### Name: Bram Otten

### Student ID: 10992456

### Group: F

Please fill in you name, student ID and group above, and also edit the filename according to the specified format.

In [None]:
import math
import matplotlib.pylab as plt
import numpy as np

from sklearn import datasets
from random import uniform

iris = datasets.load_iris()
X_matrix = iris.data

# K-means 


For this assignment the setup will be a little different from the previous weeks. Instead of incrementally writing functions to build the algorithm, it will be up to you to design the code of the algorithm from scratch. The first algorithm we will be covering is *K-means*. The pseudocode from Alpayding for this algorithm (figure 7.3) is:

* Initialize $m_i$, $i$ = $1$, ... , $k$, for example, to $k$ random $x^t$
* Repeat
    * For all $x^t \in X$
        * $b_i^t \leftarrow \left\{\begin{array}{ll} 1 & if\ \Vert x^t − m_i \Vert \ =\ min_j\ \Vert x^t − m_j \Vert\\ 
            0 & otherwise \\ \end{array}\right.$
    * For all $m_i$, $i$ = $1$, ... , $k$
        * $m_i \leftarrow \sum_t b_i^t x^t / \sum_t b_i^t$
* Until $m_i$ converge

This video by [Andrew on the topic](https://www.youtube.com/watch?v=6u19018FeHg&index=78&list=PLZ9qNFMHZ-A4rycgrgOYma6zxF4BZGGPW) might also be helpful to understand what the algorithm does. Again the notation is a little different, but the ideas are exactly the same.
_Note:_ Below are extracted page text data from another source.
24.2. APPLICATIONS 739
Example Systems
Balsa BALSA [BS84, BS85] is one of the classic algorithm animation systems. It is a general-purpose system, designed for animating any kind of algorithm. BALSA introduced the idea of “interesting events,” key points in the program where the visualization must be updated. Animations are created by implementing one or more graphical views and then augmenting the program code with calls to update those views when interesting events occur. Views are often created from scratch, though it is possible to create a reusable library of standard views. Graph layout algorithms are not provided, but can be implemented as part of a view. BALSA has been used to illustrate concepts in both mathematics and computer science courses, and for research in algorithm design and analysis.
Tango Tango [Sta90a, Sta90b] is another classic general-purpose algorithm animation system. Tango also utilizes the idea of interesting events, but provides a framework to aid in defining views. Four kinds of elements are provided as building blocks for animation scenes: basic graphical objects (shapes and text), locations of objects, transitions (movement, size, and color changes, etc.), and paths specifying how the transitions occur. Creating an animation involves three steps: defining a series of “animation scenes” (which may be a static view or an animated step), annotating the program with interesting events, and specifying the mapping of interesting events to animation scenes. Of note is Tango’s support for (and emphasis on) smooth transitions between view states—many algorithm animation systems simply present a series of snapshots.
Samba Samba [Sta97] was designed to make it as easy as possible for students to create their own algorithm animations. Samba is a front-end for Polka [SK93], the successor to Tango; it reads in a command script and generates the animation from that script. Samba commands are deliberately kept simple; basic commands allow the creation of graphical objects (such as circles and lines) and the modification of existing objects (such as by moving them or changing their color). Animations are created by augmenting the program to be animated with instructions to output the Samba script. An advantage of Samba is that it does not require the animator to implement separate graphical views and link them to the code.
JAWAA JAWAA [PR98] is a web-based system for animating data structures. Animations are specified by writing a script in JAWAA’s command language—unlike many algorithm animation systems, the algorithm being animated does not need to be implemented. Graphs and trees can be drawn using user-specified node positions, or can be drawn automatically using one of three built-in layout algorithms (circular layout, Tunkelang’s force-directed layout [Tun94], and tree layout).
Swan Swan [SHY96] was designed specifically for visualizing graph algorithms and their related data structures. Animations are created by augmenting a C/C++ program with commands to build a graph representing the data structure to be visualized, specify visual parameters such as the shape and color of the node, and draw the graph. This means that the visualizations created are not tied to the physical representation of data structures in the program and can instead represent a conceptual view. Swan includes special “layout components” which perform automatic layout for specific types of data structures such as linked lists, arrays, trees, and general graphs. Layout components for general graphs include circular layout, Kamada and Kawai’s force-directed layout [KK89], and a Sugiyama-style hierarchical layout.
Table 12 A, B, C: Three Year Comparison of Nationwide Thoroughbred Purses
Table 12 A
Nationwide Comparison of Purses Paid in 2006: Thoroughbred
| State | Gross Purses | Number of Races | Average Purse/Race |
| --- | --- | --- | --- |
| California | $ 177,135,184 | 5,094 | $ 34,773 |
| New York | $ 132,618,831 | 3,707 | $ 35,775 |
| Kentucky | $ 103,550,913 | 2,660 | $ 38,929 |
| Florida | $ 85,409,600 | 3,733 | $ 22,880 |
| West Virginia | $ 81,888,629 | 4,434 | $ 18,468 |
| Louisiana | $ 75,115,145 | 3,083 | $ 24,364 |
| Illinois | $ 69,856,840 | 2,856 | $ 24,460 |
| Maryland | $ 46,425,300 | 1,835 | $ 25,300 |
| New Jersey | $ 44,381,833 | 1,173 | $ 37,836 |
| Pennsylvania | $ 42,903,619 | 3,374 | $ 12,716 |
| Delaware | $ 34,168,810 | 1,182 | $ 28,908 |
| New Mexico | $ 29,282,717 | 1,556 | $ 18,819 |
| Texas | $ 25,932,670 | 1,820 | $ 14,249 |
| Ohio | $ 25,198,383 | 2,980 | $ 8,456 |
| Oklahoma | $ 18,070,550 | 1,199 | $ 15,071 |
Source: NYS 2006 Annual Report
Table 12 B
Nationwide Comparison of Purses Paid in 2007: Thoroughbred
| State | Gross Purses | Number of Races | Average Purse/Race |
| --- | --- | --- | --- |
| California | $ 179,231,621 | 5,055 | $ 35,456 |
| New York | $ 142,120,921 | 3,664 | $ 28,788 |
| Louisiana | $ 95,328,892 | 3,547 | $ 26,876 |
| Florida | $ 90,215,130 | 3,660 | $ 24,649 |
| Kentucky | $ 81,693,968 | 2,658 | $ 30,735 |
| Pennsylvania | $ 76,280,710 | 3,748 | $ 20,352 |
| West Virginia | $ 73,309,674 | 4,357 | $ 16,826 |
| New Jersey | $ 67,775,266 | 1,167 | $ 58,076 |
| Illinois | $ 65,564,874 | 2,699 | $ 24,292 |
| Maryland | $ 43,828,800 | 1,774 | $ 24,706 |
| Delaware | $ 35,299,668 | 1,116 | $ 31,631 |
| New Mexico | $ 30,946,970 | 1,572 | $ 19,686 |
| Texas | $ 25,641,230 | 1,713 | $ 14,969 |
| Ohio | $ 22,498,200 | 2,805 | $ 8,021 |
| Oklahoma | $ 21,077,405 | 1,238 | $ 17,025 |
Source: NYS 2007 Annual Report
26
## Implementing the algorithm [10 pts]

For your code, make **functions** for each of the following components of the k-means algorithm:

* Randomly initialize means from the data [1pt]
* Compute the distance between 2 points [1pt]
* Compute the matrix $b$ containing the assignments of points to clusters, based on the current means [2pts]
* Compute the matrix $m$ containing the computed mean vectors, based on the current assignment of clusters [2pts]
* Plot the means (as x's) and their assigned points (as dots), with a different color for each cluster (here you may assume the points will all be 2-dimensional, to allow them to be plotted) [2pts]
* Determine if the algorithm has converged based on the sets of current and new means [1pt]
* Combine all these functions in a general k-means function [1pt]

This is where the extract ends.